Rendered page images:
=== Begin Enclosure ===
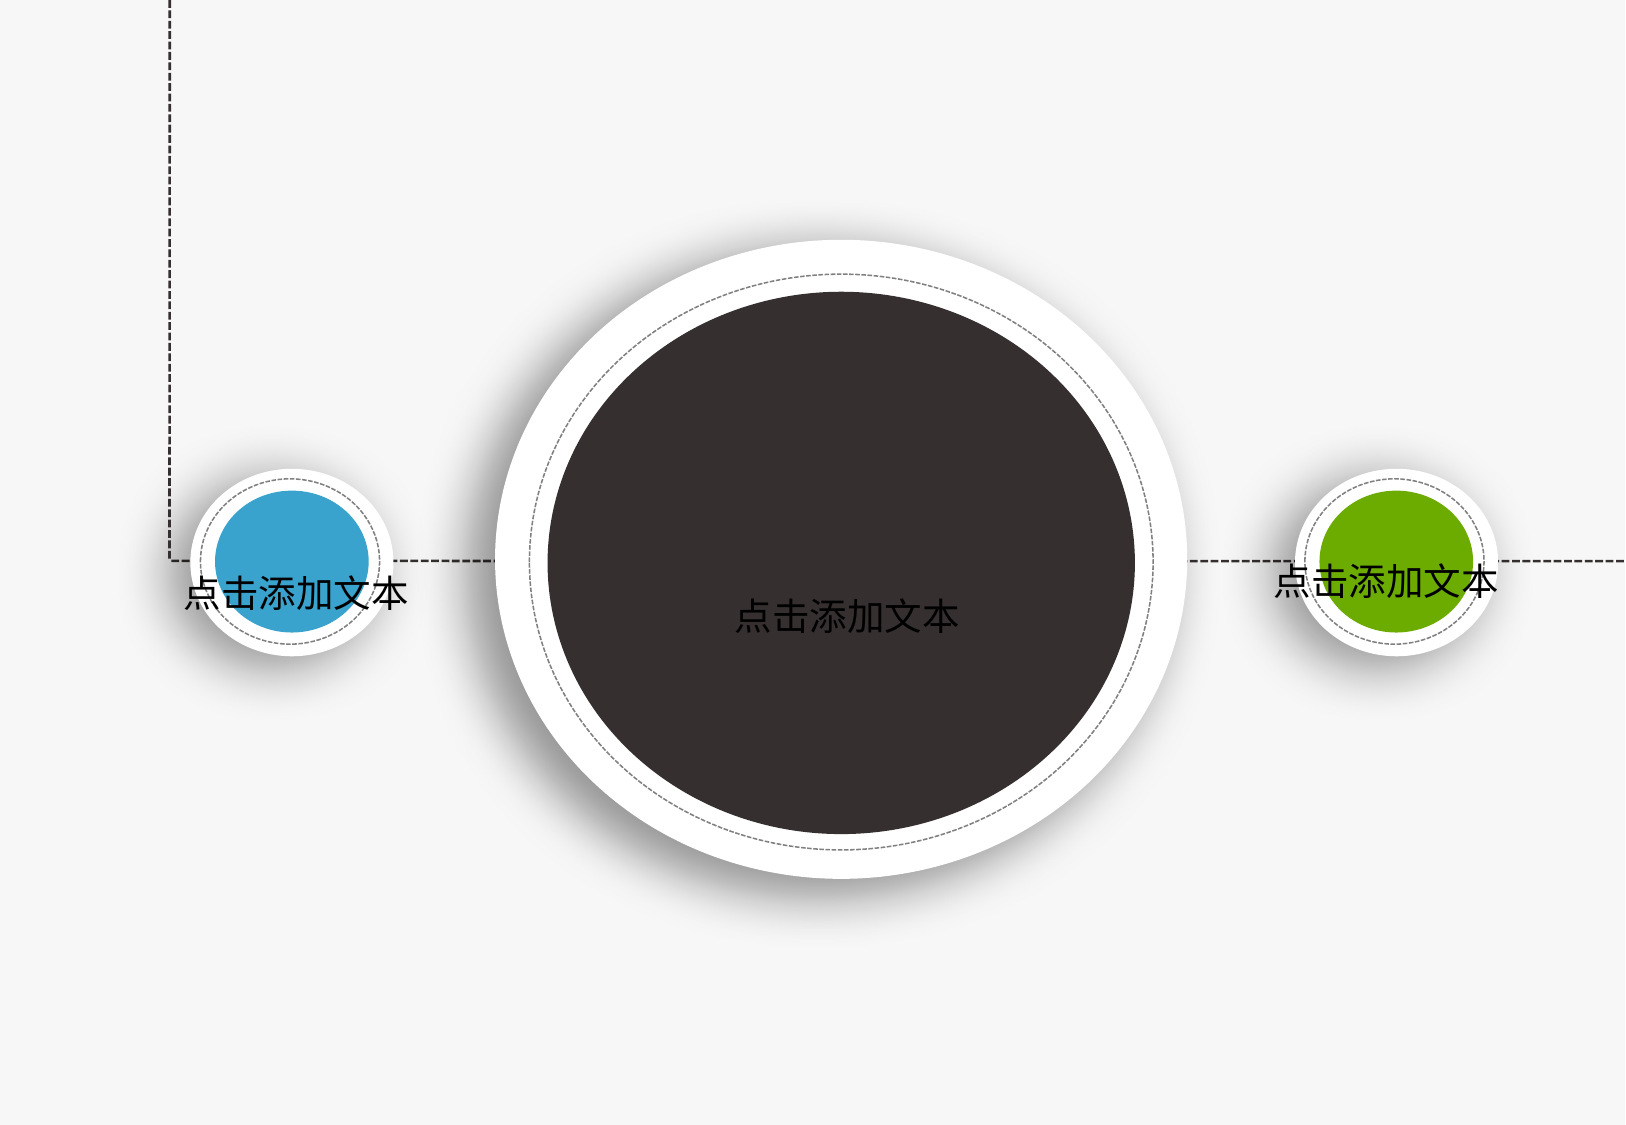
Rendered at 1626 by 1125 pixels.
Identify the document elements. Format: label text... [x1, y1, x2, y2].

text_box [1305, 478, 1484, 550]
text_box [1321, 611, 1468, 645]
text_box [199, 478, 381, 559]
text_box 点击添加文本 [1259, 550, 1514, 559]
text_box [229, 623, 352, 645]
text_box [211, 623, 373, 659]
text_box 点击添加文本 [1259, 571, 1514, 611]
text_box [188, 466, 396, 559]
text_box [494, 239, 1188, 880]
text_box [1307, 611, 1487, 659]
text_box 点击添加文本 [169, 562, 424, 623]
text_box [1293, 466, 1500, 550]
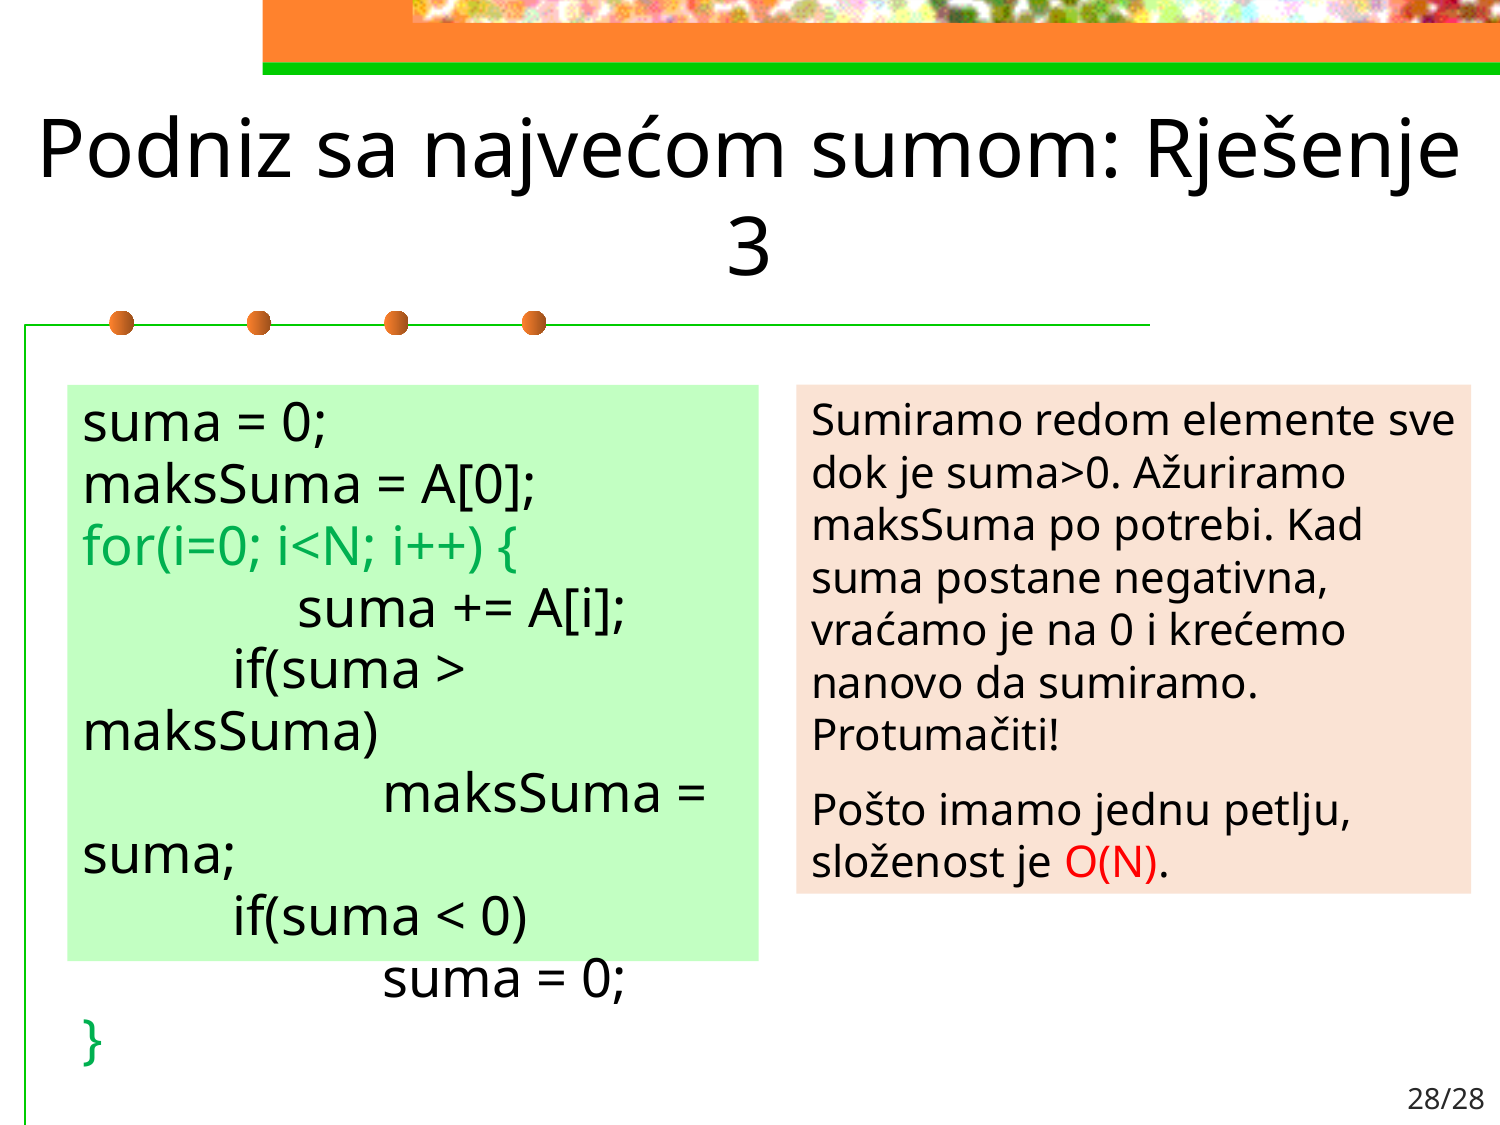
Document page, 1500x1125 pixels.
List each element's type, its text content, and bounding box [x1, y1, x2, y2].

text_box 28/28 [1374, 1072, 1500, 1123]
text_box suma = 0; maksSuma = A[0]; for(i=0; i<N; i++) { suma += A[i]; if(suma > maksSuma) maksSuma = suma; if(suma < 0) suma = 0; } [67, 384, 759, 962]
title Podniz sa najvećom sumom: Rješenje 3 [6, 99, 1494, 288]
text_box Sumiramo redom elemente sve dok je suma>0. Ažuriramo maksSuma po potrebi. Kad suma postane negativna, vraćamo je na 0 i krećemo nanovo da sumiramo. Protumačiti! Pošto imamo jednu petlju, složenost je O(N). [796, 384, 1472, 894]
picture [412, 0, 1500, 23]
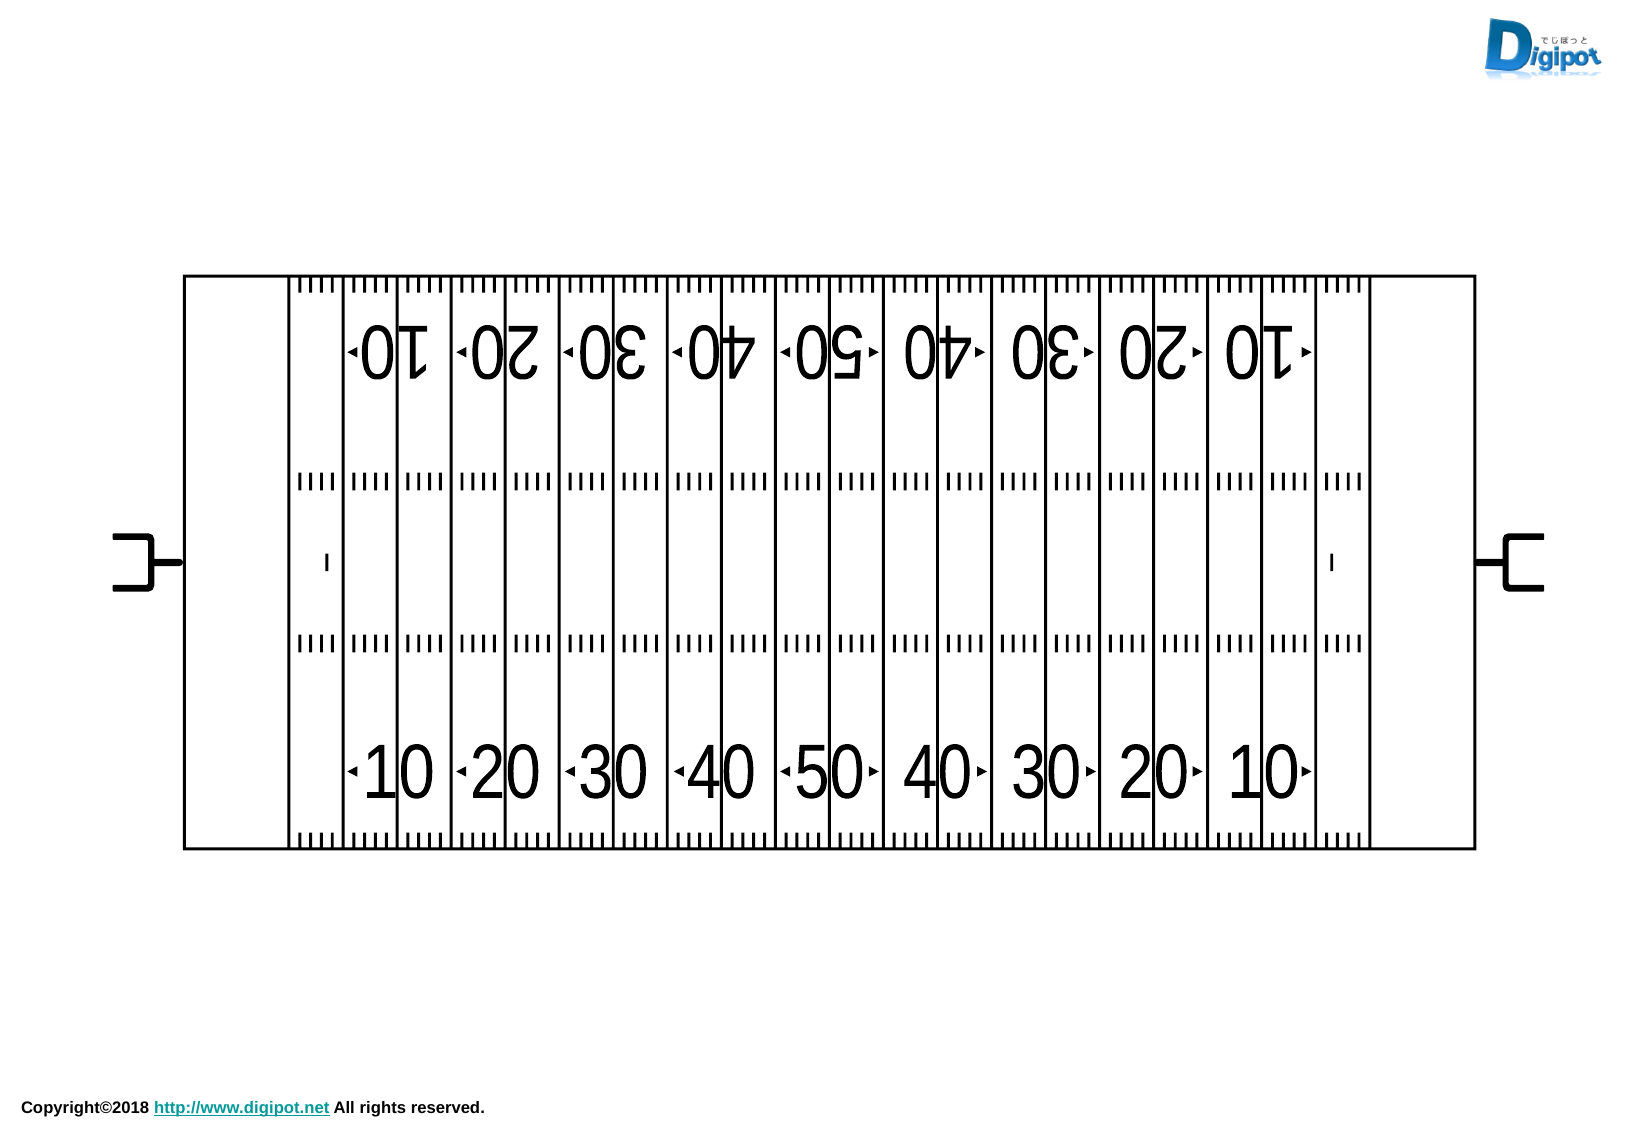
=== End Enclosure ===
Leave out the pictures and reproduce the rest of the records exactly.

Rendered at 1626 by 1125 pixels.
Identify the document elements. Format: label text... [x1, y1, x2, y2].

text_box [1305, 478, 1484, 550]
text_box [1321, 611, 1468, 645]
text_box [199, 478, 381, 559]
text_box 点击添加文本 [1259, 550, 1514, 559]
text_box [229, 623, 352, 645]
text_box [211, 623, 373, 659]
text_box 点击添加文本 [1259, 571, 1514, 611]
text_box [188, 466, 396, 559]
text_box [494, 239, 1188, 880]
text_box [1307, 611, 1487, 659]
text_box 点击添加文本 [169, 562, 424, 623]
text_box [1293, 466, 1500, 550]
Document page, 1500x1125 pixels.
List each element's type, its text content, and bounding box [x1, y1, x2, y2].

text_box 28/28 [1374, 1072, 1500, 1123]
text_box suma = 0; maksSuma = A[0]; for(i=0; i<N; i++) { suma += A[i]; if(suma > maksSuma) maksSuma = suma; if(suma < 0) suma = 0; } [67, 384, 759, 962]
title Podniz sa najvećom sumom: Rješenje 3 [6, 99, 1494, 288]
text_box Sumiramo redom elemente sve dok je suma>0. Ažuriramo maksSuma po potrebi. Kad suma postane negativna, vraćamo je na 0 i krećemo nanovo da sumiramo. Protumačiti! Pošto imamo jednu petlju, složenost je O(N). [796, 384, 1472, 894]
picture [412, 0, 1500, 23]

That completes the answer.